> [TASK ITEM]: Go through the entries below and pick out every line with "Exposure".

Dataset records
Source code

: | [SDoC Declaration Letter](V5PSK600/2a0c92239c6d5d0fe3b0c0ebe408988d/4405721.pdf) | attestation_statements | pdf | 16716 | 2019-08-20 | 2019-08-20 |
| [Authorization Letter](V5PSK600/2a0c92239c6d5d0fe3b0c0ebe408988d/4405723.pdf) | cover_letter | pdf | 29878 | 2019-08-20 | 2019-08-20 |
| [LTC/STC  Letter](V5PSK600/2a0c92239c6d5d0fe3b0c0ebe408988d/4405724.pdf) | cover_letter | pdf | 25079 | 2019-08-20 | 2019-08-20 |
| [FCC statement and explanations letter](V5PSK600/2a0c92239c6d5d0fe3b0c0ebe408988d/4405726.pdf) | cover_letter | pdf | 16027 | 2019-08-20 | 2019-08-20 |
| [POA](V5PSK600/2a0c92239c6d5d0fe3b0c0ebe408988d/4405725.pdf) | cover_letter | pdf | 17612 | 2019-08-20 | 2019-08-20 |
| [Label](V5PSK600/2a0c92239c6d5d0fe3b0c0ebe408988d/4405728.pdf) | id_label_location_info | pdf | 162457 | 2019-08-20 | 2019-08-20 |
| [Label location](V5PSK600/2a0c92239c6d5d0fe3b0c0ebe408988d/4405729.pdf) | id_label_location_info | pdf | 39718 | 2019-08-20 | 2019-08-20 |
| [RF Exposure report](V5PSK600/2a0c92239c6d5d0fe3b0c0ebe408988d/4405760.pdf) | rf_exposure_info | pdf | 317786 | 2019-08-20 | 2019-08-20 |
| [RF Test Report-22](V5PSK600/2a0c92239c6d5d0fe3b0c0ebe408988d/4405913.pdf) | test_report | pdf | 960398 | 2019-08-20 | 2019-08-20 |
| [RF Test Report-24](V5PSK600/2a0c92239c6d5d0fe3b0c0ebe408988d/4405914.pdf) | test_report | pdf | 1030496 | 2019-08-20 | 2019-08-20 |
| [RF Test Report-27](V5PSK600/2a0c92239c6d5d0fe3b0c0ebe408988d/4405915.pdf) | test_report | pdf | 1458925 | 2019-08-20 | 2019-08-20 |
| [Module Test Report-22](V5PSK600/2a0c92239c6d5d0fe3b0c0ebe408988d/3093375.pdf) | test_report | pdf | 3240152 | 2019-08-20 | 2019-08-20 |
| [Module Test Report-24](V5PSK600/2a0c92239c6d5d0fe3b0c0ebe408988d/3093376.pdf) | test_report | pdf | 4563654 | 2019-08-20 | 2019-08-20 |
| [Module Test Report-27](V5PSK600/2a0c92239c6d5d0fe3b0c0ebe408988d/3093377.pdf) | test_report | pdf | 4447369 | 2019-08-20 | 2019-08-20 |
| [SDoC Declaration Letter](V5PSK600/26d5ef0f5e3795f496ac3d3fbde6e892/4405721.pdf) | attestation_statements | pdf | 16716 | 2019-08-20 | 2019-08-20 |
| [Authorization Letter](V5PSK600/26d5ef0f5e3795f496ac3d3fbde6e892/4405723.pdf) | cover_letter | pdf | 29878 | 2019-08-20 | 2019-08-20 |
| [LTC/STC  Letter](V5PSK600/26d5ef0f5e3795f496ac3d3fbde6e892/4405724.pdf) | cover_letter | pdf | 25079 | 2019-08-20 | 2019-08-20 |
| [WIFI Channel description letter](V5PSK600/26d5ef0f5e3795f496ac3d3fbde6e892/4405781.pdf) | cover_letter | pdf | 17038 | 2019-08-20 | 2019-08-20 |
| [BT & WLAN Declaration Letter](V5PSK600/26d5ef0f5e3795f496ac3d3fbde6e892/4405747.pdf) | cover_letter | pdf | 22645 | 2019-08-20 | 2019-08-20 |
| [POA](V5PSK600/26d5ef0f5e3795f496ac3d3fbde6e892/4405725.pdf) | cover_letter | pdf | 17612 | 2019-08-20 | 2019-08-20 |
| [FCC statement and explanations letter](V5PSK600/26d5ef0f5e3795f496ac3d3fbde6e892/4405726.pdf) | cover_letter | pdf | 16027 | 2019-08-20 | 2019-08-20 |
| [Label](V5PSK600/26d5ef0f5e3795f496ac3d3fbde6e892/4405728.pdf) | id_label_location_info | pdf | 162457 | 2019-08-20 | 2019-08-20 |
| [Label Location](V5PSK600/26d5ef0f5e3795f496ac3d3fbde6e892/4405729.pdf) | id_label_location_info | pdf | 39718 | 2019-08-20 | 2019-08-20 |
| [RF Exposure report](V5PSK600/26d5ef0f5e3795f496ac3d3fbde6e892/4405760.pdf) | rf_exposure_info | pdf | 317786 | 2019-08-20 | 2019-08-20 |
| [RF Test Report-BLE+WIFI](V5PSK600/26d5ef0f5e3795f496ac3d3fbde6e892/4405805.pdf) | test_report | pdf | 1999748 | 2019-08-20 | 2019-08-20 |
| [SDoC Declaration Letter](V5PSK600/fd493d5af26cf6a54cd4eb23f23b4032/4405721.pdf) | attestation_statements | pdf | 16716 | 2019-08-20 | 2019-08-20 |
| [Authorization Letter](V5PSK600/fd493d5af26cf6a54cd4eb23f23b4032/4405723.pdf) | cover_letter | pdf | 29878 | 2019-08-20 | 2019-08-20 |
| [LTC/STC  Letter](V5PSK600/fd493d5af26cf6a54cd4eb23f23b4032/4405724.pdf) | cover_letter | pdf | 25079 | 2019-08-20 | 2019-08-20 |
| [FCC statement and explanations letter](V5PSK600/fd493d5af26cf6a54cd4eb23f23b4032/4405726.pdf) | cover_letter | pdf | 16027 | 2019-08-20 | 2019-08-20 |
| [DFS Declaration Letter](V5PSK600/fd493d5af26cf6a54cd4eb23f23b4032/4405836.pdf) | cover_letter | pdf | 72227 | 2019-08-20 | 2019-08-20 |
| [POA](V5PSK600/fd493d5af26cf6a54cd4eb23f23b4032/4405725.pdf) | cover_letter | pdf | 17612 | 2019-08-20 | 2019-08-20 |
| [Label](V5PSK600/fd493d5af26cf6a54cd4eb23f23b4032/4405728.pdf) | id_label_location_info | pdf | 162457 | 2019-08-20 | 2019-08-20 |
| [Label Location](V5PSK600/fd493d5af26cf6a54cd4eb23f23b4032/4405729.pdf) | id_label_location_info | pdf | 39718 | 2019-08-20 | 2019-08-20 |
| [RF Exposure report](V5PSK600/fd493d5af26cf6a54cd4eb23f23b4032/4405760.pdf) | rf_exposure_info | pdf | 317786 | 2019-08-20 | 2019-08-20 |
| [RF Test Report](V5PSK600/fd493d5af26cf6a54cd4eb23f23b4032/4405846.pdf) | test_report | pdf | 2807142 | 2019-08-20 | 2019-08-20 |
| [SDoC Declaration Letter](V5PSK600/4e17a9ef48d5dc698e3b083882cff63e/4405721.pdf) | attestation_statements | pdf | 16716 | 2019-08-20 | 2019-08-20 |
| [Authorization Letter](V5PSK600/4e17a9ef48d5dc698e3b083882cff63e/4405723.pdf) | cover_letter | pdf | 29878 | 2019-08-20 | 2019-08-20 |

> [OUTPUT]:
| [RF Exposure report](V5PSK600/2a0c92239c6d5d0fe3b0c0ebe408988d/4405760.pdf) | rf_exposure_info | pdf | 317786 | 2019-08-20 | 2019-08-20 |
| [RF Exposure report](V5PSK600/26d5ef0f5e3795f496ac3d3fbde6e892/4405760.pdf) | rf_exposure_info | pdf | 317786 | 2019-08-20 | 2019-08-20 |
| [RF Exposure report](V5PSK600/fd493d5af26cf6a54cd4eb23f23b4032/4405760.pdf) | rf_exposure_info | pdf | 317786 | 2019-08-20 | 2019-08-20 |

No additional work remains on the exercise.